In many ways, the ice is very inconvenient for our work. Most people here are interested in the water properties. Of course the ice is what makes this ocean so different than the others, but it makes it very difficult to sample the water column. First you need a big ice breaker to get here (comfortable but very expensive), even then you can't always go where you want, and there often is the stubborn ice floe drifting towards the wire when your instrument is 3000 meters down...

But we need to understand the ice. The formation and melting of the ice are driving changes in the ocean temperature, salinity, and density. The ice also creates a boundary separating the water from the atmosphere, so that the heat from the sun and the momentum (motion) for the wind have to go through an additional step before being transferred to the water column. Jennifer Hutchings and her student Alice Orlich, of University of Alaska, are on board the Louis to study the ice. The record the characteristics of the ice along the ship track - every hour, on the dot, you can see them going up to the bridge, staring at the ice for a while, and scribbling some code on the log sheet. They have also been deploying tracking floats, which will be sending their position every 10 minutes for the next couple of years, providing a measurement of how the ice moves around in the Beaufort Gyre and, by having an array with 10-km spacing, its deformation (convergence and divergence).

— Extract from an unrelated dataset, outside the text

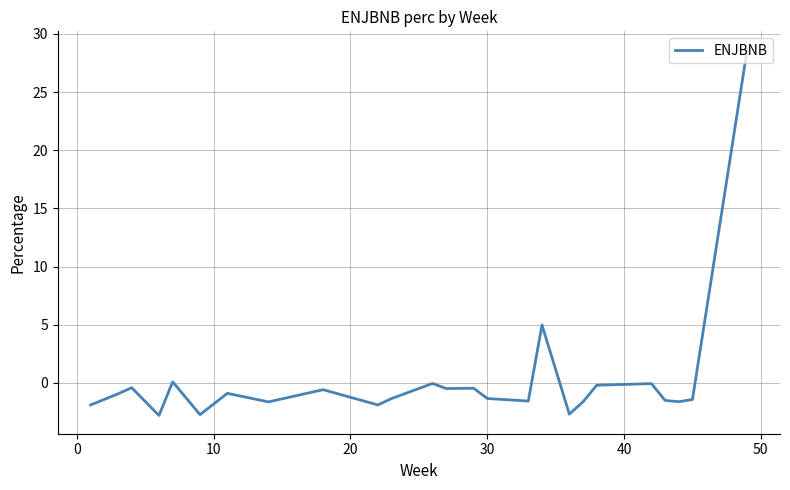

What is the smallest value displayed?

-2.8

Whenever they have the opportunity, Jenny and Alice go to the ice and directly measure thickness and freeboard (height of the top of the ice above water line) by drilling a small hole and lowering a locking measuring tape. They also collect ice sample and ice cores. Combining these direct observations with satellite measurements and numerical model help predict and understand the ice conditions, both in the present and in the future.

 
Every hour, Jenny and Alice walk up the the bridge and record the type of ice around the ship (here second-year ice) and its thickness - estimated from the ice chunks broken by the ship. The meter-long stick they installed (bottom center of this photo) help to gauge it.   Tim Kane and Jenny Hutchings are using a 2-inch auger to drill all the way through the ice...
 
... and then lower a measuring tape with a clever locking mechanism to measure the thickness of the ice. Here Helen Drost (IOS) is recording the numbers.   Jenny and Alice Orlich are also installing a series of ice tracking floats (yellow bucket), which are anchored in to the ice and sending their position every 2 hours, allowing Jen to track the drift of the ice.
 
As for the navigation, you always get a better perspective from up in the air. Jenny or Alice (seen here through the helicopter window) often go along Denis Lambert, the ice observer (left) in the ice recon missions.   Jenny in the helicopter, photographing and recording all the types of ice she observes.
 

When they have a chance, they actually go on the ice and collect samples - to be analyzed for nutrients, sediments, and plankton. Jenny and Kristina Brown (IOS) are looking an ice core.

  This is the bottom of the core, showing what the underside of the ice looks like. You can hardly see it, but there are small channels through which the salt is rejected during ice formation (brine channels), and tiny zooplankton (red dots) live in there.